Problem to solve — Please repeat the records below exactly, from the first line through the line containing "### ~~Ø › SBJ › OBJ~~ : [ –N | NA ]", and nothing more.

Exercise inputs —

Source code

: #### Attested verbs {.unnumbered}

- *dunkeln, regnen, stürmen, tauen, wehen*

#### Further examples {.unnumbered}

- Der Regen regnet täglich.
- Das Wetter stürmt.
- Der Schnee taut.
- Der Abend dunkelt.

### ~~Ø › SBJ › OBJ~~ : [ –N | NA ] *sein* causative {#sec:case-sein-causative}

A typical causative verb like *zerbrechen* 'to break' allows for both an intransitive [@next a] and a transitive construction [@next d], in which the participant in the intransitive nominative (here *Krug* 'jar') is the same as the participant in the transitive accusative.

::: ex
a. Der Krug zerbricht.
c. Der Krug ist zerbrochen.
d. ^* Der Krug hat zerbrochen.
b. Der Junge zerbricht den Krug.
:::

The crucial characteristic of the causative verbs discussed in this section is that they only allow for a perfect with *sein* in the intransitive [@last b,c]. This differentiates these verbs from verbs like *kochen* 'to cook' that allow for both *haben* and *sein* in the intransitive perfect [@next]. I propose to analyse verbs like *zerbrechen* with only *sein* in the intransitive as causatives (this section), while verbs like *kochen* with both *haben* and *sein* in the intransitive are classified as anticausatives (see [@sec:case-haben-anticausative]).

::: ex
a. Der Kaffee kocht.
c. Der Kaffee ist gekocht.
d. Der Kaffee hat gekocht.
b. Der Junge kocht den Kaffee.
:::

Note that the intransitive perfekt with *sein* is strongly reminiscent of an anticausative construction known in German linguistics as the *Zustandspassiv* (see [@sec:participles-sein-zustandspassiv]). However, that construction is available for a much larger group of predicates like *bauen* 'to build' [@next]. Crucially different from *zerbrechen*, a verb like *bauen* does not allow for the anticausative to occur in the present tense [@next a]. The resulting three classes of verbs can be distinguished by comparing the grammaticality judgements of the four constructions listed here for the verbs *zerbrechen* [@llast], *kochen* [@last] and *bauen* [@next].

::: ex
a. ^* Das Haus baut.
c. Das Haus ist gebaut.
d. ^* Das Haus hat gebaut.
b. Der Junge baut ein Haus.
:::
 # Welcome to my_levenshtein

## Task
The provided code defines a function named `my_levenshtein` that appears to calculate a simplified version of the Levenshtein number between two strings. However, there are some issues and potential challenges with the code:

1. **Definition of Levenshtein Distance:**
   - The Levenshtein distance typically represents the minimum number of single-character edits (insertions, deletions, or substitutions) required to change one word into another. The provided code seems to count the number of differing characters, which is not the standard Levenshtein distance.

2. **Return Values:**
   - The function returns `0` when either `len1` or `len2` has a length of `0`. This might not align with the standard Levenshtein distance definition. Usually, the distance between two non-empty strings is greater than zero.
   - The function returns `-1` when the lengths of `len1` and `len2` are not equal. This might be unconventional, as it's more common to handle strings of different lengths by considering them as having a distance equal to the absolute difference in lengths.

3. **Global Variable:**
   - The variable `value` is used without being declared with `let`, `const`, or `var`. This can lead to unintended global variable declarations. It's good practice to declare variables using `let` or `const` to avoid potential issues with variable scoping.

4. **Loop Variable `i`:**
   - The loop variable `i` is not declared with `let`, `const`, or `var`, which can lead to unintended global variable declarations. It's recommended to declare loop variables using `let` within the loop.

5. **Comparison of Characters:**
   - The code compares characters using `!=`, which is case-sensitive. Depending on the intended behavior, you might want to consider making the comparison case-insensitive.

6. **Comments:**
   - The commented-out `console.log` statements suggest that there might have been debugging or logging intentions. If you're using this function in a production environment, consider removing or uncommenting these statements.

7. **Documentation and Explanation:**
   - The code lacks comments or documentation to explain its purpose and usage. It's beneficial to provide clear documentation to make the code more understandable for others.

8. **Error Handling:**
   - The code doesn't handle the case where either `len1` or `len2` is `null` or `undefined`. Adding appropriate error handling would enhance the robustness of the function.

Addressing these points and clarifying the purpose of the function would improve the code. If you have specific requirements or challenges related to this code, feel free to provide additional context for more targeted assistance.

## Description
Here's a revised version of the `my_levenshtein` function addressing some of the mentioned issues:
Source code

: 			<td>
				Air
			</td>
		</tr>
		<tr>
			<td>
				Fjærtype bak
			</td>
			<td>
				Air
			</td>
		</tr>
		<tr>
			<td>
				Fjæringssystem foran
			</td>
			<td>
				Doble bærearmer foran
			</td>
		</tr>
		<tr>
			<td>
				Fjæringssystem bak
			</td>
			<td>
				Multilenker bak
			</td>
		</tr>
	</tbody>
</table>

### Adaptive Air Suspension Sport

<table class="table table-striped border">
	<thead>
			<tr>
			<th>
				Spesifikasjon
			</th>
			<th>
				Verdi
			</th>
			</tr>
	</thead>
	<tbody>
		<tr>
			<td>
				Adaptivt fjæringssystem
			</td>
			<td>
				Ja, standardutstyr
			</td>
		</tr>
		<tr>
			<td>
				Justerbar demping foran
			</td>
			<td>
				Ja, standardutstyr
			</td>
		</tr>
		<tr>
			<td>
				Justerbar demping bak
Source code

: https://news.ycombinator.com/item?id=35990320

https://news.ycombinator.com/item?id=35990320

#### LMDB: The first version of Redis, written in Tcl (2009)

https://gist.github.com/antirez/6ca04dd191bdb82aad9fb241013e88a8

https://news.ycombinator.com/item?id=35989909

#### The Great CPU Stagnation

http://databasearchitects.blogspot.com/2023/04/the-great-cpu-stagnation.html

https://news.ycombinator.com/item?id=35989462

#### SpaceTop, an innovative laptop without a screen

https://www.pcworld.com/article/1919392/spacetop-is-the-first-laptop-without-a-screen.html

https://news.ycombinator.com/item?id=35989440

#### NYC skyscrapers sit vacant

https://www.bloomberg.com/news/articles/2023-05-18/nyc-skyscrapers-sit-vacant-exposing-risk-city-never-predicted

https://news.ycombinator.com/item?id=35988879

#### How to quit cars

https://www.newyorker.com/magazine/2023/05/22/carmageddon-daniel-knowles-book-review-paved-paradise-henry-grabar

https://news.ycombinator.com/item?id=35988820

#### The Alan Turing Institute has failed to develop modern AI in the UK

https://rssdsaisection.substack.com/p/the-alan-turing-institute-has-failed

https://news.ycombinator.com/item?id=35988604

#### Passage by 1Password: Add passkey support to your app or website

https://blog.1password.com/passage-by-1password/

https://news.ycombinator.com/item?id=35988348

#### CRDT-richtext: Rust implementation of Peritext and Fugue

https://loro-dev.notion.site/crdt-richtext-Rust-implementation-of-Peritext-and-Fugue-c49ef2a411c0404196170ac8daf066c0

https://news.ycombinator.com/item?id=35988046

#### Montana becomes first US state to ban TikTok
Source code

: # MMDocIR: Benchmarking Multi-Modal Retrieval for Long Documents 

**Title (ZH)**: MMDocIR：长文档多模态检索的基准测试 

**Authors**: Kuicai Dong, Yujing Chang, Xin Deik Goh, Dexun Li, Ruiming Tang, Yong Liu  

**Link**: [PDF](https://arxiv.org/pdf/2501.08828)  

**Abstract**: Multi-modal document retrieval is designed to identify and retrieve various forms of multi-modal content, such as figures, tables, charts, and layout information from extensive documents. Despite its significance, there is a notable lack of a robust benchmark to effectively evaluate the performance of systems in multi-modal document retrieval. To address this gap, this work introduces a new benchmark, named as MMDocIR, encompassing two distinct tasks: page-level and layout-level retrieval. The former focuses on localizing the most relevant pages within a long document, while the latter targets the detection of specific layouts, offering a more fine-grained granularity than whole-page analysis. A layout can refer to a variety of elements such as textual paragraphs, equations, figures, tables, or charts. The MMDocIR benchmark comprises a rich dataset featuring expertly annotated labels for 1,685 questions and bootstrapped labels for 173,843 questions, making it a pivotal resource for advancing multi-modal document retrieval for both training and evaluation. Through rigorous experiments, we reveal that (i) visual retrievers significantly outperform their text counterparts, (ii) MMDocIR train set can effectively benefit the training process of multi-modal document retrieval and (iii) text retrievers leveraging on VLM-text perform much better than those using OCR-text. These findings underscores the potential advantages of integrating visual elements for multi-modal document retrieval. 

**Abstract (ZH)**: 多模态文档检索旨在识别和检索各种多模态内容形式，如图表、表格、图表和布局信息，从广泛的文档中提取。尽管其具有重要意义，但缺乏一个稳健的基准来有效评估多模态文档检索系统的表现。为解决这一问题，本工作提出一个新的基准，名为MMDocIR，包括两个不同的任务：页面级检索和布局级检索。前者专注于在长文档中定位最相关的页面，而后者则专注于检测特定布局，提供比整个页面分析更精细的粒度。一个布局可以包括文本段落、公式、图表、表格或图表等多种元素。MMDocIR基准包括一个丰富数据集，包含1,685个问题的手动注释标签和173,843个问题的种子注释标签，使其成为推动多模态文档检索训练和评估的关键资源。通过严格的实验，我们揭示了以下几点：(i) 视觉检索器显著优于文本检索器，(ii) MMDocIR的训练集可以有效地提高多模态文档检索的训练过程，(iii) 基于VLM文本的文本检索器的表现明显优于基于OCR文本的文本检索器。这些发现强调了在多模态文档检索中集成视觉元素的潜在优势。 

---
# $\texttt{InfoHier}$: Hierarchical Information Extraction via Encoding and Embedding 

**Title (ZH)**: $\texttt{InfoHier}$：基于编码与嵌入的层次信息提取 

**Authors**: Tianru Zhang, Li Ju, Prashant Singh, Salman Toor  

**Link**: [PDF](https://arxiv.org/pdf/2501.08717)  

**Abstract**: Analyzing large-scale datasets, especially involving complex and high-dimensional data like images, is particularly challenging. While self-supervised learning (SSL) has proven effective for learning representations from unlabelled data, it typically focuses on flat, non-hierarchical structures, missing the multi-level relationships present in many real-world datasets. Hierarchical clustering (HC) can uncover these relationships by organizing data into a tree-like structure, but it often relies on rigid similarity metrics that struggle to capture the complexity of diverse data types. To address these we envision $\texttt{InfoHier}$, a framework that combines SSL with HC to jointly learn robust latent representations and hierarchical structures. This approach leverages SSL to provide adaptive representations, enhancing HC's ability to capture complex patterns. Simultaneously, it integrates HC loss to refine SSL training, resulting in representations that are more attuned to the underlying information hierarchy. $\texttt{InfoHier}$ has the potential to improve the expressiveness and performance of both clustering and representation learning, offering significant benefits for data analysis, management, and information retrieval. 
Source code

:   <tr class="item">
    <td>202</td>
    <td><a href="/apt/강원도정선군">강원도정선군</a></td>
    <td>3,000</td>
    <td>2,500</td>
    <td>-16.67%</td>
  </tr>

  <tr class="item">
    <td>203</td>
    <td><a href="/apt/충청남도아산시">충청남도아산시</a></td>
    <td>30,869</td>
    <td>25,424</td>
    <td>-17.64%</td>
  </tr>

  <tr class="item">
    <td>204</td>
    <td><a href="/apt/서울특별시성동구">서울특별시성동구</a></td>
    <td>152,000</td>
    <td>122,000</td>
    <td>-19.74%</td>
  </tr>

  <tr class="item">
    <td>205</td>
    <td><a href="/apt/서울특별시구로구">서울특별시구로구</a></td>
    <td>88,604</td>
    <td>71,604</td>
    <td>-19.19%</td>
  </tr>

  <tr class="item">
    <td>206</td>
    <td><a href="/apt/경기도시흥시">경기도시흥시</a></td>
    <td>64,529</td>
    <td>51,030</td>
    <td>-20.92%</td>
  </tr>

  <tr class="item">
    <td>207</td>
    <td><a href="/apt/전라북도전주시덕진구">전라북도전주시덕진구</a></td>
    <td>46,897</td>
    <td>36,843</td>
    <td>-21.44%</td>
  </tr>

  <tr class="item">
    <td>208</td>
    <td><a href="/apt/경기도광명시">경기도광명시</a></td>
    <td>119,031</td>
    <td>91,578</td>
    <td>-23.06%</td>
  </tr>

Written response —
Source code

: #### Attested verbs {.unnumbered}

- *dunkeln, regnen, stürmen, tauen, wehen*

#### Further examples {.unnumbered}

- Der Regen regnet täglich.
- Das Wetter stürmt.
- Der Schnee taut.
- Der Abend dunkelt.

### ~~Ø › SBJ › OBJ~~ : [ –N | NA ] *sein* causative {#sec:case-sein-causative}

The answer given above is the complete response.